I raise my head. “What do you mean?”

“Like he assumed I was given a choice. Like I could choose to say yes or no. And I couldn’t explain that there was nothing to say yes or no to—there wasn’t a chance to say it—but he just kept interrupting me.”

“Fuck,” I say.

“But just because I couldn’t say no doesn’t mean I said yes, either.”

“I know that.”

She kisses me, then touches my face, just looks at me.

“I love you,” I tell her, and I start to worry I’m saying it so much she’s going to stop believing that I mean it.

She smiles and closes her eyes for a moment. “I don’t know what I would do without you, Josh.”

“Yeah,” I agree. “Back atcha.”

“It’s sort of scary,” she whispers, like it’s a secret, “how much I need you.”

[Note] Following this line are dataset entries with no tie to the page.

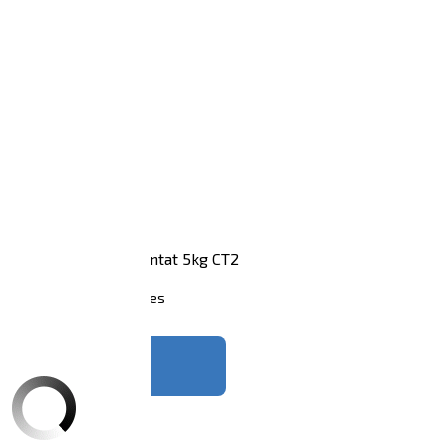
yptian Baldo Rice Suntat 5kg CT2
Colis de 2 pièces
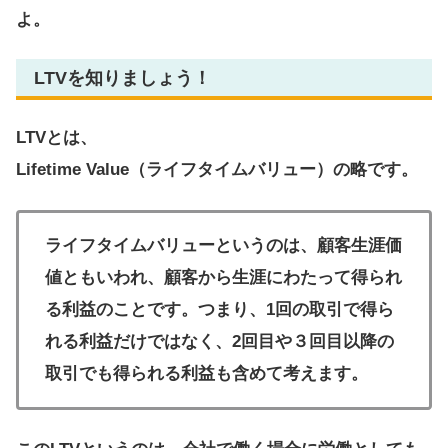
よ。
LTVを知りましょう！
LTVとは、
Lifetime Value（ライフタイムバリュー）の略です。
ライフタイムバリューというのは、顧客生涯価
値ともいわれ、顧客から生涯にわたって得られ
る利益のことです。つまり、1回の取引で得ら
れる利益だけではなく、2回目や３回目以降の
取引でも得られる利益も含めて考えます。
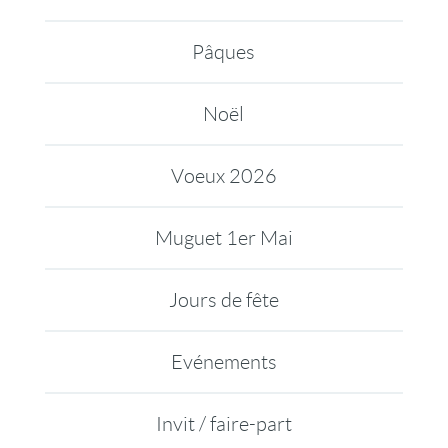
Pâques
Noël
Voeux 2026
Muguet 1er Mai
Jours de fête
Evénements
Invit / faire-part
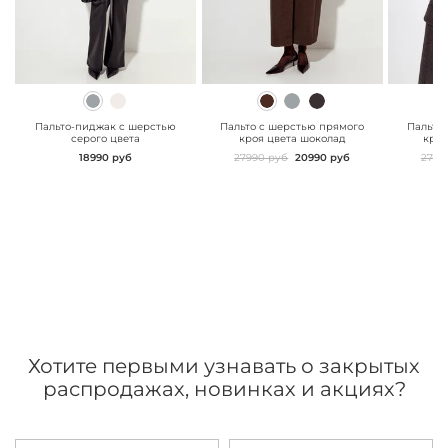
" class="js-prevent-
" class="js-prevent-
" class="
images">
images">
images"
Пальто-пиджак с шерстью
Пальто с шерстью прямого
Пальто
серого цвета
кроя цвета шоколад
кроя
18990 руб
27990 руб
20990 руб
2799
Хотите первыми узнавать о закрытых
распродажах, новинках и акциях?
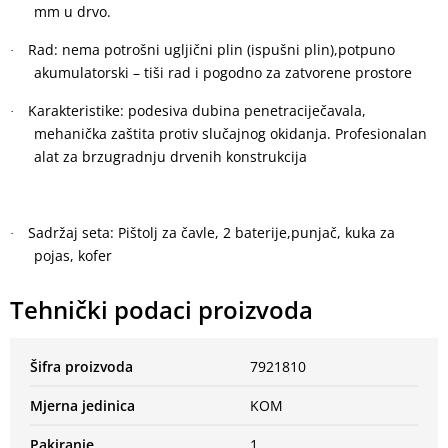
mm u drvo.
Rad: nema potrošni ugljični plin (ispušni plin),potpuno
·
akumulatorski – tiši rad i pogodno za zatvorene prostore
Karakteristike: podesiva dubina penetraciječavala,
·
mehanička zaštita protiv slučajnog okidanja. Profesionalan
alat za brzugradnju drvenih konstrukcija
Sadržaj seta: Pištolj za čavle, 2 baterije,punjač, kuka za
·
pojas, kofer
Tehnički podaci proizvoda
Šifra proizvoda
7921810
Mjerna jedinica
KOM
Pakiranje
1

“Don’t be scared,” I tell her, even though it scares me, too, how much I need her. “You won’t ever have to be without me. I mean, unless you wanted that.”

She looks me in the eye now, holding my face steady in her hands. “I would never want that.”

I wake up to her moaning in her sleep. She’s thrashing. Having a nightmare. “Eden?” I whisper.

“No,” she moans, kicking my leg under the blanket. “No.”